Bu anlamda da çok çalışmamız gerektiğini düşünüyorum. Türk kadınları olarak özellikle daha çok çalışmamız gerekiyor. Ama bulunduğunuz ortamlarda, erkekler benim kendi deneyimlediğim kadarıyla hiç bir zaman engel olmadılar. Yada ben engel olunacak pozisyonları yaratmadım, diyeyim. Bu vesile şantiyelere gittiğimde, önden girdim bilgilerimle karşılandım, uğurlandım ve iş yapabildim. Sıkıntı çekmedim, işte bu anlamda mesleği seçerken çok iyi araştırma yapmalıyız. Kendimizi çok iyi tanımalıyız ve bahaneler yaratarak işten kaçmamalıyız. İnsanların yapısında bu var ama başarılı olmanın en büyük dinamiklerinden biri de çalışmak. Ben hep böyle başarılı oldum. En büyük gücüm çalışmak oldu. Bu vesile, kız çocuklarına mühendislik bölümlerini seçmelerini öneririm. Diğer bütün dallarda da başarılı olabilirler. Birde bardağın dolu tarafına bakmak insana kazandırıyor. Çünkü vakit kaybetmiyorsunuz, neden öyle oldu, neden böyle oldu, ondan sonra ne olacak, bundan sonra ne olacak, bizi bir yere taşımıyor. Antalya’da olmaktan çok büyük mutluluk duyuyorum. Çok güzel deneyimlerim oldu, 51 yaşındayım, daha farklı bir hayatım olur muydu? Muhtemelen bundan daha güzeli olmazdı. Bunların hepsine ben karar verdim, ben tercih ettim. İyi yazılarımız varmış, onlarla da karşılaştım.
Bunun haricinde söyleyebileceğim; STK’larda yer almak, emekli olmuş ya da mesleğine devam eden ama fırsat bulabilen bütün kadınların ve bütün insanların boynunun borcudur diye düşünüyorum. Çünkü biz kapımızı kapatıp sadece evde yaşamıyoruz, bir kapımızın önü var, gittiğimiz yollar, geçtiğimiz, yaşadığımız parklar, şehirler var. Dolayısıyla onlara olan borcumuzu da ödememiz gerekiyor. Ben oda başkanı olarak, mesleğime olan borcumu, mühendisliğe olan, arkadaşlarıma olan borcumu, burada bu görevi yaparak ödediğimi düşünüyorum. Bulunduğum STK’larda da daha sonra hayata gelecek ya da benim tecrübelerimden faydalanmak isteyen insanlara olan borcumu da bu şekilde ödemek istiyorum. Bundan sonraki hayatımda da, daha çok insanlara fayda yaratacak ve dünyayı keşfedecek projeler içerisinde yer almak beni daha çok mutlu edecek.

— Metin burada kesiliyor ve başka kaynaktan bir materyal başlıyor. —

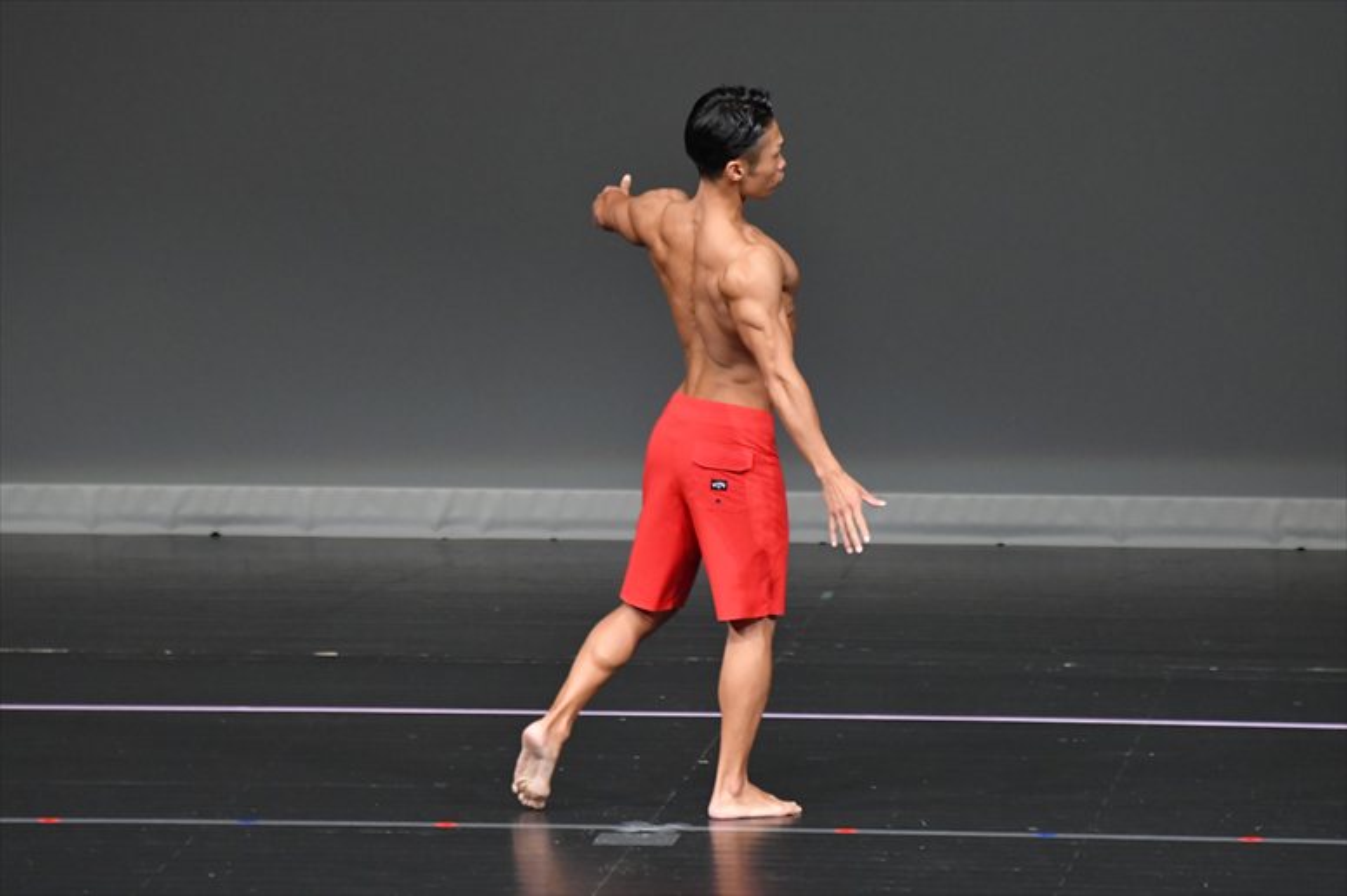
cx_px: 674
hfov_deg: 6.0
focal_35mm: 345
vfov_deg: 4.0
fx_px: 12903
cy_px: 448
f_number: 5.6
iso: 4000
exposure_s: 1/400
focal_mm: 230
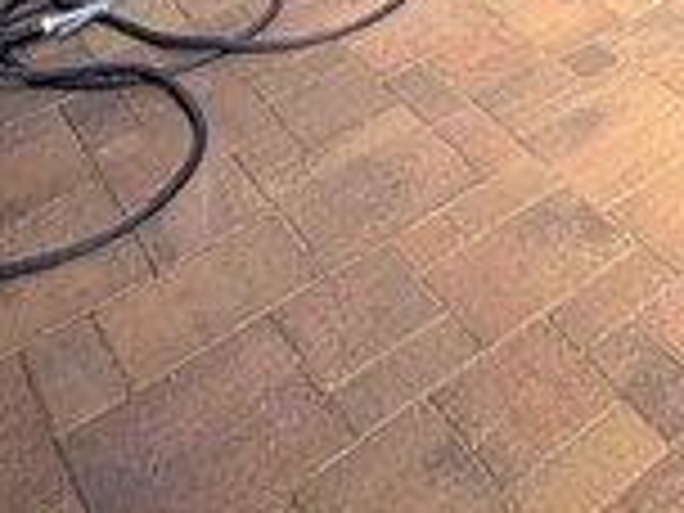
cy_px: -562
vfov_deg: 16.9
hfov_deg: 30.4
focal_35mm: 59
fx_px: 1166
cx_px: 684
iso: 40
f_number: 2.2
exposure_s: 1/135
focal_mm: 2.22
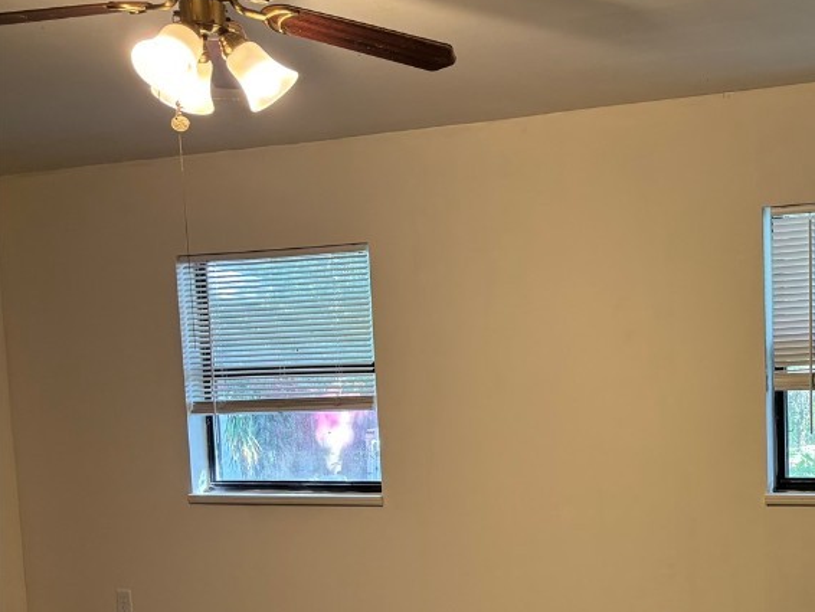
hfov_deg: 37.7
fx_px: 1107
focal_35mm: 47
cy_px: 510
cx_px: 734
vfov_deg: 30.0
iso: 125
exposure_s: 1/60
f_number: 1.6
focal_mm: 5.96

Antalya Kadın Müzesi, üstüne düşen görevi çok iyi tanımlamış, ben bugün misyon ve vizyonunu okudum. Böyle bir şeye Antalya’da çok ihtiyaç vardı. Özellikle kadının adının geçtiği bu topraklarda, tanrıçaların bulunduğu bu topraklarda, bereketi, bolluğu ve doğurganlığı ifade edecek, böyle bir müzenin bulunması, kadının tarihine sahip çıkılması ve bunun adına bir takım çalışmalar yapılması çok güzel. Ben kendi adıma her türlü katkıyı yapmaya hazırım ve bu platformları oluştururken, bu hedefleri koyarken, kendi işlerinden ve zamanlarından fedakârlık yapan herkese de çok teşekkür ediyorum. Çünkü bunlar bizim çocuklarımız için de yapılmış bir takım çalışmalardır.